The List transports me back to my childhood, sitting in my Florida bougainvillea cave diving into the pages of National Geographic, dreaming of jungle treks and peering down from the Eiffel tower. Do you remember the ring-necked women of Thailand? The chimpanzee hugging Jane Goodall? The gold-encrusted King Tut's tomb? I traveled all over the world from my blanket beneath those rose-colored vines.
I'm one of those rare creatures, a native Floridian, a 4th generation Bradentonian, Floridian to be exact. I grew up in the old South. As a 9-year-old wearing white gloves to cotillion, I bowed to pretend dignitaries and learned how to waltz. As a young bride, I attended tea parties in my honor and had a trousseau. Really. Although I loved climbing orange trees and floating in the Gulf of Mexico, something pulled me beyond the Sunshine State. As I devoured every National Geographic magazine that landed at our house, I knew I wanted to be "there."
The List takes me "there." A decade ago, before the omni-present internet, my husband and I thumbed through our pocket atlas, the corners chewed by our dog, Oxford (yes, as in Oxford University, where my husband and I met (collective, "ah," now)). I remember thinking, "Where in the heck are Ljubliana, N'Djamena, and Tbilisi? And how exactly did you say them?" I remember drifting through the pages of my atlas, running my finger over the map, and then sailing back to those pages of National Geographic and imagining myself there. I've now been to Ljubliana and know how to wrap my tongue around that consonant-imbibed word. N'Djamena and Tbilisi just might be in our future- only The List knows . . .

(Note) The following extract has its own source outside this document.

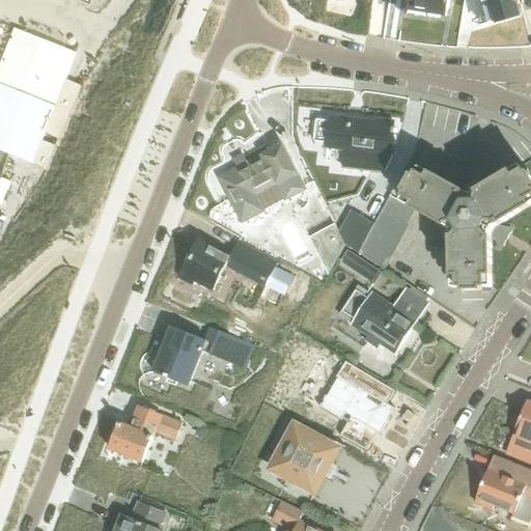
[(445,0),(408,0),(407,7),(443,14),(445,0)]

To this day, The List helps me feel my American worldly ignorance as it shows posts by their capital cities, rather than the countries. Not that I would know where Eritrea, Guyana, or Malawi are either. It sometimes makes me feel doubly stupid. It also sends me to the computer, googling these enticing enigmas, dousing me in color, in wonder, in awe. It carries me to the desert, the glaciers, and metropolises. Eventually, it lands me in my new home. Then I'm living it. I'm living in the pages of National Geographic.
I love the journey through The List. Now if only it could transport me passed the packing, the saying goodbye, and the airplane flights, and plop me into my new adventure, as easily as turning the page of my magazine.